Burston Talk Inspires, Incites
Speaking to a group of about 40 students, Bradley Burston, columnist and senior online editor for Haaretz, the daily liberal Israeli newspaper, said, “You’re lucky to be living now.”
Drawing on the blackboard behind him to emphasize his point, Burston explained that in years past, opinion had been almost entirely limited to either pro-Israel or pro-Palestine, each in opposition to the other. Now, he said, one has the option of being pro-Middle East.
The talk was organized by WesShalom, a student group that advocates for peace in the Middle East, and J Street U, a non-profit advocacy group whose goal is to promote American leadership to end the Israel/Palestine conflict peacefully and diplomatically.
Although he was born and raised in Los Angeles, Burston served as the Gaza correspondent for the Jerusalem Post during the first Palestinian uprising. He was the paper’s military correspondent in the 1991 Gulf War after he moved to Israel following his graduation from UC Berkeley. He covered Israeli-Arab peace talks for Reuters in the mid 1990s and received the Eliav-Sartawi Award for Mideast Journalism, which was presented at the United Nations in 2006.
While the title of the event was “A Changing Middle East: What’s Next in Israel and Palestine,” much of Burston’s talk actually focused on Egypt.
Burston began the talk by describing a country where most of the people’s faith is in the military; where the leader in power received only a fraction of the people’s vote. When he asked everyone what country he was describing, “Egypt” echoed throughout the room.

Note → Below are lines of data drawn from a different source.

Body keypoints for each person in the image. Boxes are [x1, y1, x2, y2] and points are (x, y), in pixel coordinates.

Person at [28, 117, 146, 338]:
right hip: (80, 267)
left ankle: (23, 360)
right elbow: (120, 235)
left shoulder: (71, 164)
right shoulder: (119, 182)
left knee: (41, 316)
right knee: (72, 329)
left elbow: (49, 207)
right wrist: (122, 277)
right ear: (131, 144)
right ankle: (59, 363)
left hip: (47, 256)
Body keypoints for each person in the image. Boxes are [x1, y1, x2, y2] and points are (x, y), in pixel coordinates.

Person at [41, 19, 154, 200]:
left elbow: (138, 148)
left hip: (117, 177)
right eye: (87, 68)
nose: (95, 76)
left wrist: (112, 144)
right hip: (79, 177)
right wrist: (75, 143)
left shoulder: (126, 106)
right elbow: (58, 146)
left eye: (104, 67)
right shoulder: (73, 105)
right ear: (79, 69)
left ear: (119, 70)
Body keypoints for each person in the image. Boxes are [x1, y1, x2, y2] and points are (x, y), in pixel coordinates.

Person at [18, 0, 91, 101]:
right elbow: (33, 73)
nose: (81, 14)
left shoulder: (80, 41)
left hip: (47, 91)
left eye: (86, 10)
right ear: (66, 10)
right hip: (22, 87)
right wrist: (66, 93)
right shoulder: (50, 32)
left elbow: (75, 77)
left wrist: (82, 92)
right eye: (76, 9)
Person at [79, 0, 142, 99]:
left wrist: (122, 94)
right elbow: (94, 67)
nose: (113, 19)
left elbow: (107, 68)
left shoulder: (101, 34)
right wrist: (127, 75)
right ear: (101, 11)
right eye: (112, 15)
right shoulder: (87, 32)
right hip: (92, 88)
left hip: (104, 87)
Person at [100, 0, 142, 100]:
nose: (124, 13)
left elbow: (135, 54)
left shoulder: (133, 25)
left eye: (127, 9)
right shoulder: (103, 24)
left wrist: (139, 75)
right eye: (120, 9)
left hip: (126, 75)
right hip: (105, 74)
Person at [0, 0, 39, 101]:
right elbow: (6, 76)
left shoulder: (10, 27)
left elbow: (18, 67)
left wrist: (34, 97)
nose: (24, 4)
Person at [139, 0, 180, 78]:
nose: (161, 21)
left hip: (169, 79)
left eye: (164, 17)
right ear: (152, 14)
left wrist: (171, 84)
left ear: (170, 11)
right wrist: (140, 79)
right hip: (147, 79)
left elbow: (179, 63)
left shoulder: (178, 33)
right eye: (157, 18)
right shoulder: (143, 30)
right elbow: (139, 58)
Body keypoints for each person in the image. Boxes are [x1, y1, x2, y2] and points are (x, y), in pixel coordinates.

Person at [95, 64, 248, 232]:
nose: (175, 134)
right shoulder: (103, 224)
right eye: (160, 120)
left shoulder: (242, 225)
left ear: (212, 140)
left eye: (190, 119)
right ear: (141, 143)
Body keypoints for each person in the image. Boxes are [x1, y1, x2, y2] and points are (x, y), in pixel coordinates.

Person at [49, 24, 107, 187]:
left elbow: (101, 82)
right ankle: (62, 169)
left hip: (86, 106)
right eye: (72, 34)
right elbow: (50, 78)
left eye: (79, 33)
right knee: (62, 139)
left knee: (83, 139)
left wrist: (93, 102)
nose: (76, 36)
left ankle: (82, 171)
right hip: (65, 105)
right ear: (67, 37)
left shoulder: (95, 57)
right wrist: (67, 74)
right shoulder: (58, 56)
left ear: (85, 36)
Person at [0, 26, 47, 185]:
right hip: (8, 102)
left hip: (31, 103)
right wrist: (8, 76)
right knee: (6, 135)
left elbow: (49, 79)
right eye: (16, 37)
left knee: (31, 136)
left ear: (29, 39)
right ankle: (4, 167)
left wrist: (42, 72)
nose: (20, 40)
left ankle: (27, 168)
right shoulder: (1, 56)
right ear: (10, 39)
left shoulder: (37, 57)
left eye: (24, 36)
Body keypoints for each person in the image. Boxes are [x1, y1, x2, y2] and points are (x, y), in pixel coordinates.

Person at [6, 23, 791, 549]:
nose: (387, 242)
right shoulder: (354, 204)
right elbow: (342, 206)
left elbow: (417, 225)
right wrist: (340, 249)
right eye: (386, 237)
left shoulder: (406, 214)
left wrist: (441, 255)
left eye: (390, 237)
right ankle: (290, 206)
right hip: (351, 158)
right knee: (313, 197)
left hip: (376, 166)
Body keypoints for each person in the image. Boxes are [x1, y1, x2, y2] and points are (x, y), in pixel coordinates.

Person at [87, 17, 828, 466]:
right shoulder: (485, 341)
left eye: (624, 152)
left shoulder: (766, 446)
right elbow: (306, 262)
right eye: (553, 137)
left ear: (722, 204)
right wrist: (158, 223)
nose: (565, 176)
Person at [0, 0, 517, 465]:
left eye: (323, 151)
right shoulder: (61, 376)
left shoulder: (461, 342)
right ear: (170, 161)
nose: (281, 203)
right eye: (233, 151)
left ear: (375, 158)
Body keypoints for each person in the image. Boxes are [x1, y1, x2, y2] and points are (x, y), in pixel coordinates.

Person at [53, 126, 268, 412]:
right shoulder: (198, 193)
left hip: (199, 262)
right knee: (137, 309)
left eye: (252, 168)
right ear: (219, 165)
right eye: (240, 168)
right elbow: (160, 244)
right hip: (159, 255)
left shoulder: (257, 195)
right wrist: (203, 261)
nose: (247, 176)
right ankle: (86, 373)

However, Burston replied that while this did apply to Egypt, it also applied to Israel. Still, he said, many differences exist between the two countries.

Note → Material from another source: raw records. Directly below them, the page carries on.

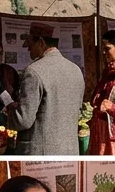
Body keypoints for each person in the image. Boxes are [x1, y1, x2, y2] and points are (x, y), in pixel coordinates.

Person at [10, 28, 85, 156]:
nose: (28, 50)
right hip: (69, 151)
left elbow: (24, 120)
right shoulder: (76, 70)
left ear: (41, 42)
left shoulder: (34, 72)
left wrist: (11, 112)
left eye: (30, 44)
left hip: (41, 152)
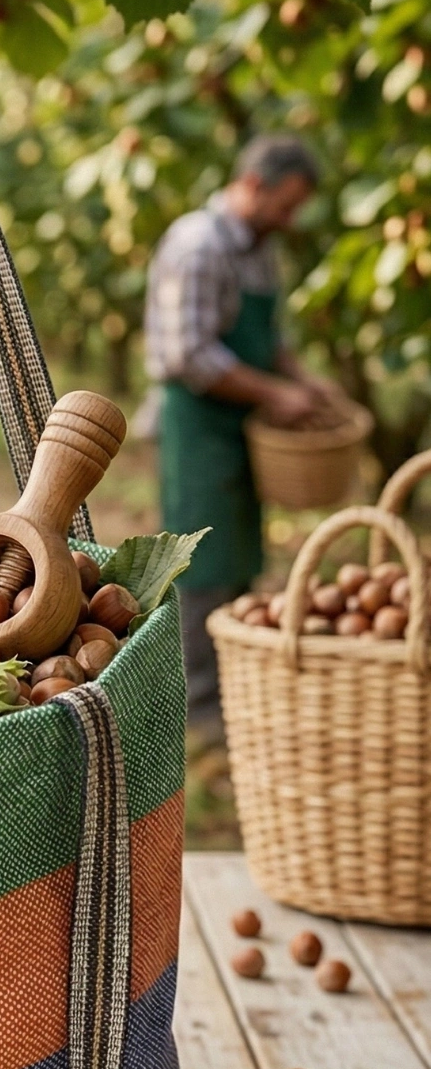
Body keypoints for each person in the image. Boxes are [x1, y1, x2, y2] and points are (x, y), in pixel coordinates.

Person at [144, 134, 338, 737]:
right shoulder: (199, 245)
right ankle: (197, 708)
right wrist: (277, 394)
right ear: (253, 185)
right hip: (198, 423)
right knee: (201, 559)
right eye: (285, 204)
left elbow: (268, 342)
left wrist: (306, 381)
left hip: (242, 425)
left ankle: (233, 688)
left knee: (241, 551)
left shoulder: (257, 249)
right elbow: (188, 355)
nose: (290, 220)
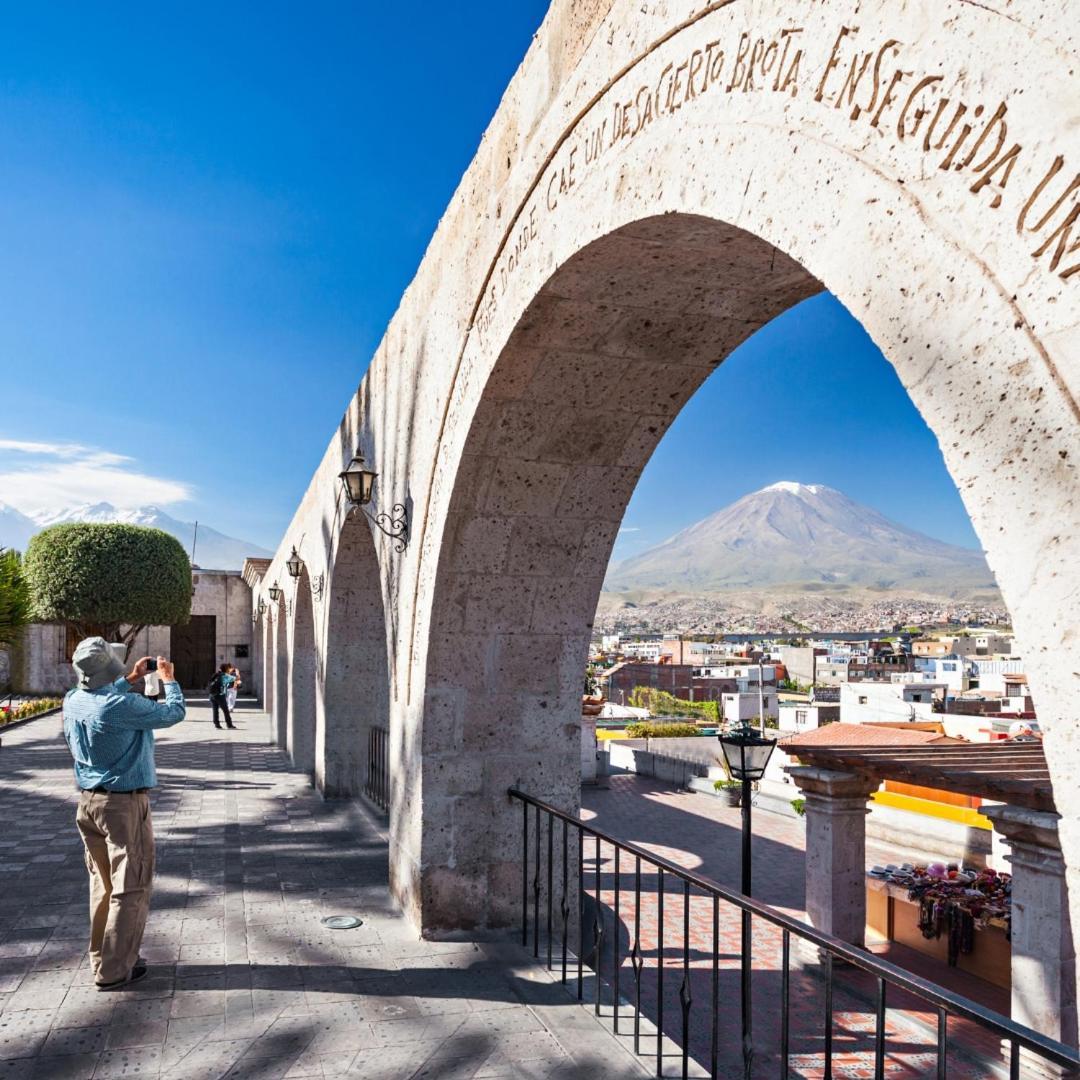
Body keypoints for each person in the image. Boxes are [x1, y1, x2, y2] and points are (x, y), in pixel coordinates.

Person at [62, 637, 186, 990]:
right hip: (123, 806)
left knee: (102, 885)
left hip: (89, 804)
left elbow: (102, 695)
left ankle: (103, 958)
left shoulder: (73, 700)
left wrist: (129, 678)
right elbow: (173, 713)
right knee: (131, 886)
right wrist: (169, 680)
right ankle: (115, 970)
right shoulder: (120, 706)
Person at [208, 663, 236, 730]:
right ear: (226, 669)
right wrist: (235, 672)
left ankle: (217, 724)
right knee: (226, 710)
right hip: (220, 695)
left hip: (212, 695)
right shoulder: (225, 676)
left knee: (215, 710)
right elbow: (234, 678)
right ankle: (229, 725)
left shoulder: (215, 674)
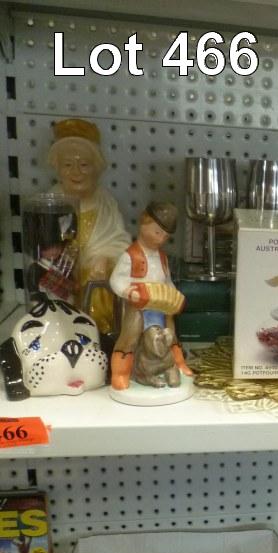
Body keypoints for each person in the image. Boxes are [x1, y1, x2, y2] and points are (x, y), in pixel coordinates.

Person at [48, 118, 131, 333]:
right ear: (58, 167)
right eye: (68, 165)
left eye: (84, 165)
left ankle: (98, 335)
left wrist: (105, 258)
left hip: (94, 277)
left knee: (101, 294)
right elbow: (44, 244)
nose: (76, 172)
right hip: (60, 275)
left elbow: (119, 239)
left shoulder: (105, 202)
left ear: (96, 168)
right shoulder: (51, 203)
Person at [109, 201, 192, 390]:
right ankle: (121, 373)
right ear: (143, 223)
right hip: (137, 307)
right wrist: (128, 292)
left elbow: (167, 280)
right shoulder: (130, 256)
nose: (161, 239)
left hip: (160, 307)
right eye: (157, 232)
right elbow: (116, 280)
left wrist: (173, 294)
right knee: (129, 339)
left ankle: (178, 363)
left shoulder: (162, 257)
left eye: (166, 236)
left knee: (171, 335)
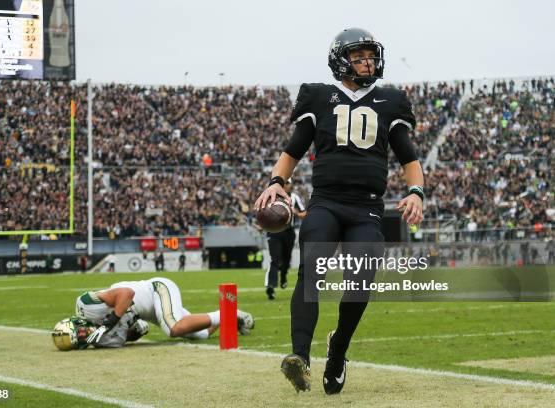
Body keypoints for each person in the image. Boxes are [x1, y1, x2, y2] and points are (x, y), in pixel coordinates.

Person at [254, 28, 424, 394]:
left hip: (367, 209)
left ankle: (338, 350)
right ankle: (299, 356)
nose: (368, 61)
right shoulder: (318, 96)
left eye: (370, 55)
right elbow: (294, 149)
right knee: (311, 274)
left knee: (359, 285)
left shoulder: (390, 100)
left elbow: (409, 157)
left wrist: (416, 192)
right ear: (340, 60)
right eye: (359, 56)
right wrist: (275, 181)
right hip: (326, 202)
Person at [61, 277, 255, 349]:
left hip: (156, 289)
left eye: (79, 331)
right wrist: (135, 333)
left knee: (174, 328)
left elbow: (126, 294)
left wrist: (111, 321)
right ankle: (225, 315)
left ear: (78, 322)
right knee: (201, 335)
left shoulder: (85, 304)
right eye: (79, 337)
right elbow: (128, 335)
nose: (83, 334)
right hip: (149, 312)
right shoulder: (101, 340)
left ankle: (232, 311)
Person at [264, 179, 306, 300]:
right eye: (285, 183)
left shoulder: (294, 197)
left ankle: (283, 275)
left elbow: (305, 214)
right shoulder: (270, 195)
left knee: (286, 259)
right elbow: (261, 211)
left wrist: (296, 213)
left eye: (288, 183)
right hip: (274, 232)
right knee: (275, 259)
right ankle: (270, 287)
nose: (286, 185)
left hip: (288, 232)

“When the revolution comes [in Israel], you might not know it,” he said. “It’s not going to be Tahrir Square. It’s going to be people on a very grassroots level, each one connecting to something that resonates inside them.”
He comically described the prompt that would stir people to this sort of revolution as a “global ick” that people respond to because that is what they find most pressing.
“Israeli society is undergoing, against their will, the most important rebooting process in 20 years because of Egypt and because of the fear in the back of [the Israelis’] minds that everything is going to fall apart,” he said.
He explained that in some ways this was a good sign. If the Israeli people are worried about developments in Egypt, that shows that they are worried about Israel’s state of peace with Egypt.
Miriam Berger ’12, the J Street U campus liaison and a founding member of WesShalom, coordinated Burston’s visit to campus.
“His work expresses an increasingly mainstream view about the region, the need to move beyond divisive labels and to reconcile differing experiences and histories in a peaceful manner,” she said.
While a number of students felt that Burston’s words resonated with them, others found fault in his argument. Rebecca Markell ’14 disagreed with Burston on several points.
“I thought he used a lot of generalizations especially about the Right [in Israel], without backing it up with any evidence,” she said. “Also I thought he didn’t really know his audience well: when he said ‘Bibi’ to refer to Benjamin Netanyahu. I knew what he meant, but a lot of people around me had no idea.”
Still Markell said the talk inspired her to contact a number of organizations in an effort to bring another speaker who is more centrist to come speak at the University.
WesShalom plans to bring more speakers to campus this semester to foster further discussion.